In dealing with potential Ebola cases, Obama said, ‘‘we don’t have a lot of margin for error.’’


Continue reading below



A critically ill Liberian man already hospitalized in the United States, Thomas Duncan, began receiving an experimental drug in Dallas. Medical workers are among the Americans waiting to find out whether they had been infected by Duncan.


There were encouraging signs for an American video journalist who returned from Liberia for treatment. Ashoka Mukpo, 33, who grew up in Providence, was able to walk off a plane in Nebraska, and his symptoms of fever and nausea appeared mild.


In Spain, the stricken nurse had been part of a team that treated two missionaries who had been flown home to Spain after becoming infected with Ebola in West Africa.


The nurse’s only symptom was a fever, but the infection was confirmed by two tests, Spanish health officials said. She was being treated in isolation, while authorities drew up a list of people she had had contact with.
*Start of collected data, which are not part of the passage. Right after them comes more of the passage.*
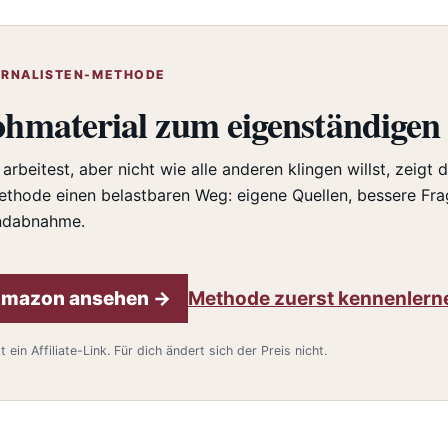
OURNALISTEN-METHODE
material zum eigenständigen 
arbeitest, aber nicht wie alle anderen klingen willst, zeigt d
ethode einen belastbaren Weg: eigene Quellen, bessere Fr
ndabnahme.
Amazon ansehen →
Methode zuerst kennenlern
ein Affiliate-Link. Für dich ändert sich der Preis nicht.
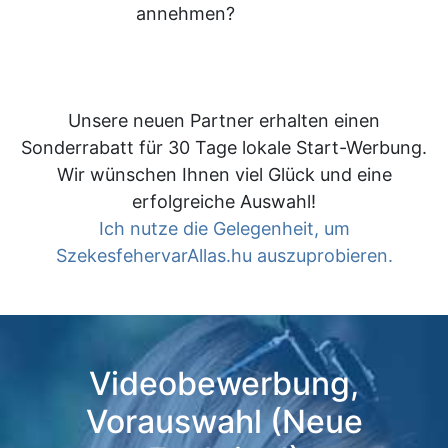
annehmen?
Unsere neuen Partner erhalten einen
Sonderrabatt für 30 Tage lokale Start-Werbung.
Wir wünschen Ihnen viel Glück und eine
erfolgreiche Auswahl!
Ich nutze die Gelegenheit, um
SzekesfehervarAllas.hu auszuprobieren.
Videobewerbung,
Vorauswahl (Neue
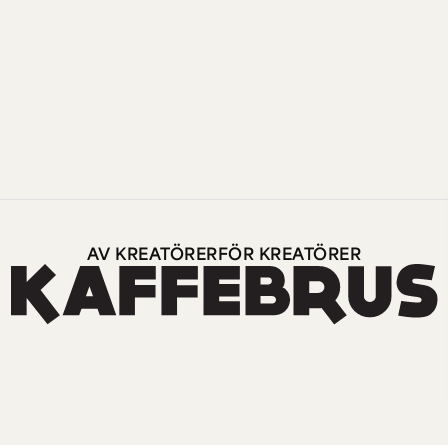
AV KREATÖRER
FÖR KREATÖRER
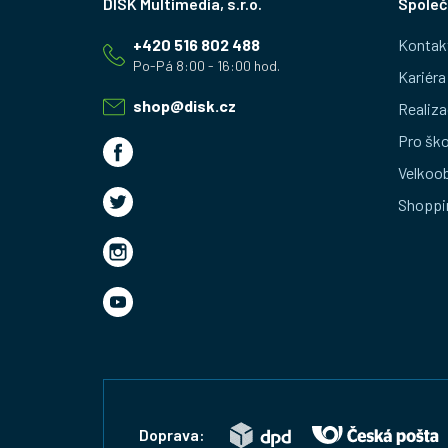
Společ
á
+420 516 802 488
Kontak
p
Kariéra
a
shop
@
disk.cz
Realiza
t
Pro ško
Velkoo
í
Shoppi
Doprava:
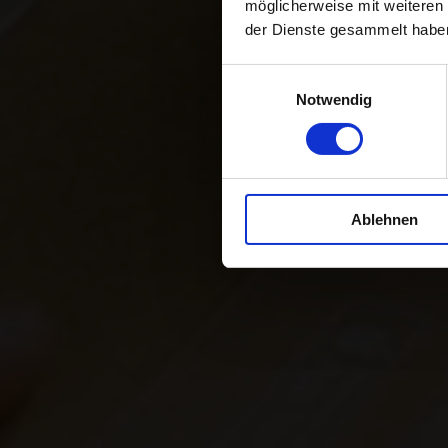
möglicherweise mit weiteren
der Dienste gesammelt habe
Expertise en
Einwilligungsauswahl
Notwendig
Ablehnen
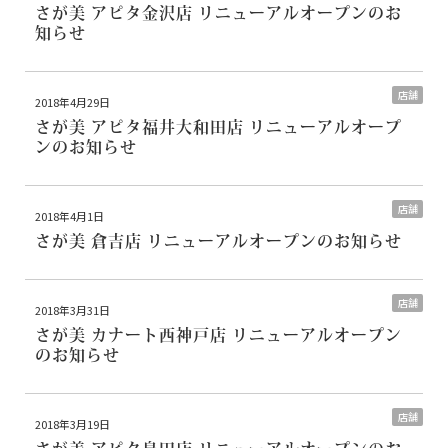
さが美 アピタ金沢店 リニューアルオープンのお
知らせ
店舗
2018年4月29日
さが美 アピタ福井大和田店 リニューアルオープ
ンのお知らせ
店舗
2018年4月1日
さが美 倉吉店 リニューアルオープンのお知らせ
店舗
2018年3月31日
さが美 カナート西神戸店 リニューアルオープン
のお知らせ
店舗
2018年3月19日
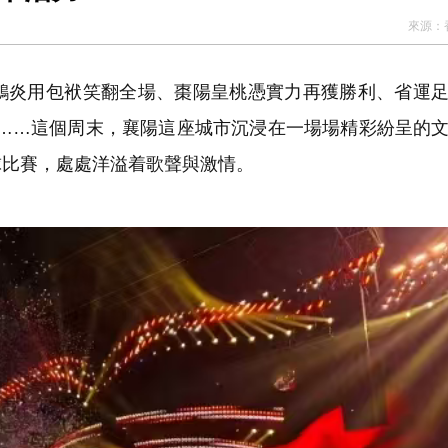
來源：
斃八旬老翁 被判監14個月及停牌5年
海力士ETF蝕1.5億
炎用包袱笑翻全場、棗陽皇桃憑實力再獲勝利、省運足
 啟動「睛彩人生」白內障義診計劃
隊……這個周末，襄陽這座城市沉浸在一場場精彩紛呈的
晃大被起訴
球比賽，處處洋溢着歌聲與激情。
港圓方：數字藝術探索文化表達新路徑
多億
萬 涉可疑交易監控缺失
記楊宏勇被開除黨籍
斃八旬老翁 被判監14個月及停牌5年
海力士ETF蝕1.5億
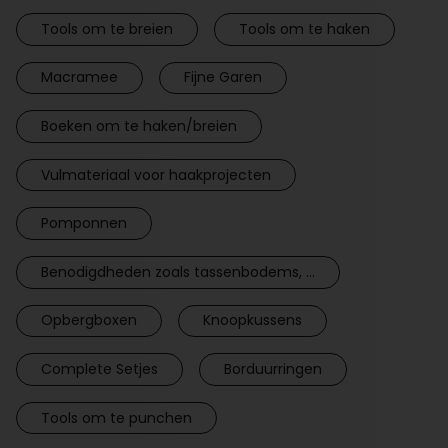
Tools om te breien
Tools om te haken
Macramee
Fijne Garen
Boeken om te haken/breien
Vulmateriaal voor haakprojecten
Pomponnen
Benodigdheden zoals tassenbodems, ...
Opbergboxen
Knoopkussens
Complete Setjes
Borduurringen
Tools om te punchen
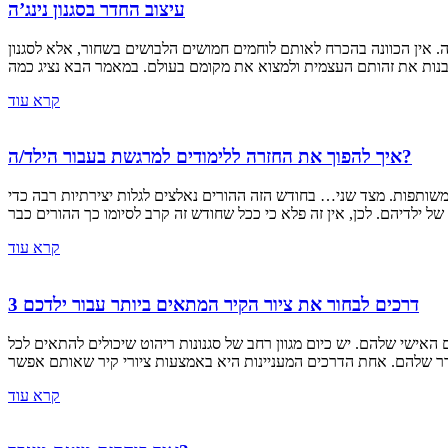
עיצוב החדר בסגנון נינג’ה
ה. אין הכוונה בהכרח לאותם לוחמים חמושים הלבושים בשחור, אלא לסגנון
קרא עוד
איך להפוך את החזרה ללימודים למרגשת בעבור הילד/ה?
משותפות. מצד שני… בחודש הזה ההורים נאלצים לגלות יצירתיות רבה כדי
קרא עוד
3 דרכים לבחור את ציור הקיר המתאים ביותר עבור ילדכם
ישי שלהם. יש כיום מגוון רחב של סגנונות ריהוט שיכולים להתאים לכל
קרא עוד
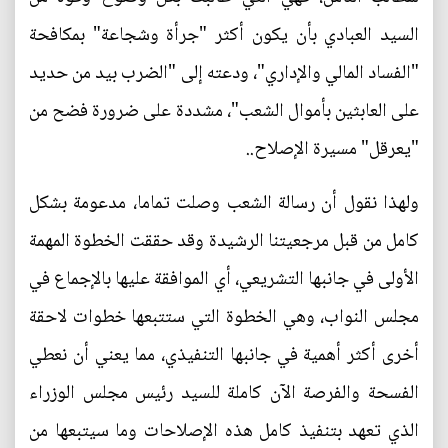
السيد العبادي بأن يكون أكثر "جرأة وشجاعة" بمكافحة
"الفساد المالي والإداري"، ودعته إلى "الضرب بيد من حديد
على العابثين بأموال الشعب"، مشددة على ضرورة فضح من
"يعرقل" مسيرة الإصلاح..
ولهذا نقول أن رسالة الشعب وصلت تماما، مدعومة بشكل
كامل من قبل مرجعيتنا الرشيدة وقد حققت الخطوة المهمة
الأولى في جانبها التشريعي، أي الموافقة عليها بالإجماع في
مجلس النواب، وهي الخطوة التي ستتبعها خطوات لاحقة
أخرى أكثر أهمية في جانبها التنفيذي، مما يعني أن نعطي
الفسحة والفرصة الآن كاملة للسيد رئيس مجلس الوزراء
الذي تعهد بتنفيذ كامل هذه الإصلاحات وما سيتبعها من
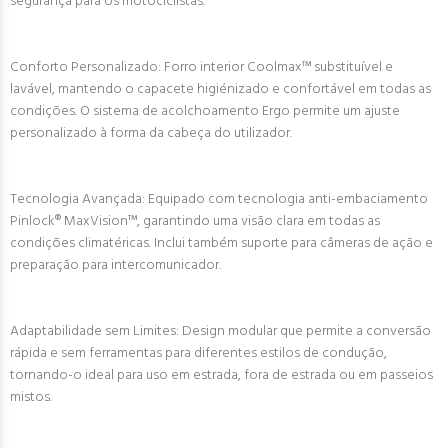
segurança para os motociclistas.
Conforto Personalizado: Forro interior Coolmax™ substituível e
lavável, mantendo o capacete higiénizado e confortável em todas as
condições. O sistema de acolchoamento Ergo permite um ajuste
personalizado à forma da cabeça do utilizador.
Tecnologia Avançada: Equipado com tecnologia anti-embaciamento
Pinlock® MaxVision™, garantindo uma visão clara em todas as
condições climatéricas. Inclui também suporte para câmeras de ação e
preparação para intercomunicador.
Adaptabilidade sem Limites: Design modular que permite a conversão
rápida e sem ferramentas para diferentes estilos de condução,
tornando-o ideal para uso em estrada, fora de estrada ou em passeios
mistos.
The White House continued to rule out any blanket ban on travel from West Africa. People leaving the outbreak zone are being checked for fevers before they are allowed to board airplanes, but the disease’s incubation period is 21 days and symptoms could arise later.


Airline crews and border agents in the United States already watch for obviously sick passengers, but officials at a high-level meeting at the White House discussed potential options for screening passengers when they arrive in the United States as well.


Obama said the United States will be ‘‘working on protocols to do additional passenger screening both at the source and here in the United States.’’ He did not outline any details or offer a timeline for when new measures might begin.


The Obama administration maintains that the best way to protect Americans is to end the outbreak in Africa. To that end, the US military was working Monday on the first of 17 promised medical centers in Liberia and training up to 4,000 soldiers this week to help with the Ebola crisis.


The United States is equipped to stop any further cases that reach this country, said White House spokesman Josh Earnest.


‘‘The tragedy of this situation is that Ebola is rapidly spreading among populations in West Africa who don’t have that kind of medical infrastructure,’’ Earnest said.


About 350 US troops are already in Liberia, the Pentagon said, and will begin building a 25-bed field hospital for medical workers infected with Ebola. A torrential rain delayed the start of the job on Monday.


The virus has taken an especially devastating toll on health care workers, sickening or killing more than 370 in the hardest-hit countries of Liberia, Guinea, and Sierra Leone, places that already were short on doctors and nurses before Ebola.


In Dallas on Monday, Candace White, a spokeswoman for Texas Health Presbyterian Hospital, said Duncan was receiving the new antiviral drug brincidofovir after the Food and Drug Administration approved its use on an emergency basis.


Brincidofovir, made by Chimerix of Durham, N.C., is taken orally and is being tested against several common viruses. M. Michelle Berrey, chief executive of Chimerix, said the company was working closely with federal and local health officials, including the Centers for Disease Control and Prevention.


Governor Rick Perry of Texas urged the US government to begin screening air passengers arriving from Ebola-affected nations, including taking their temperatures. Perry stopped short, however, of joining some conservatives who have backed bans on travel from those countries.


Federal health officials say a travel ban could make the desperate situation worse in the afflicted countries, and Earnest said it was not under consideration.


Airlines have dealt with previous epidemics, such as the 2003 outbreak in Asia of SARS, or severe acute respiratory syndrome.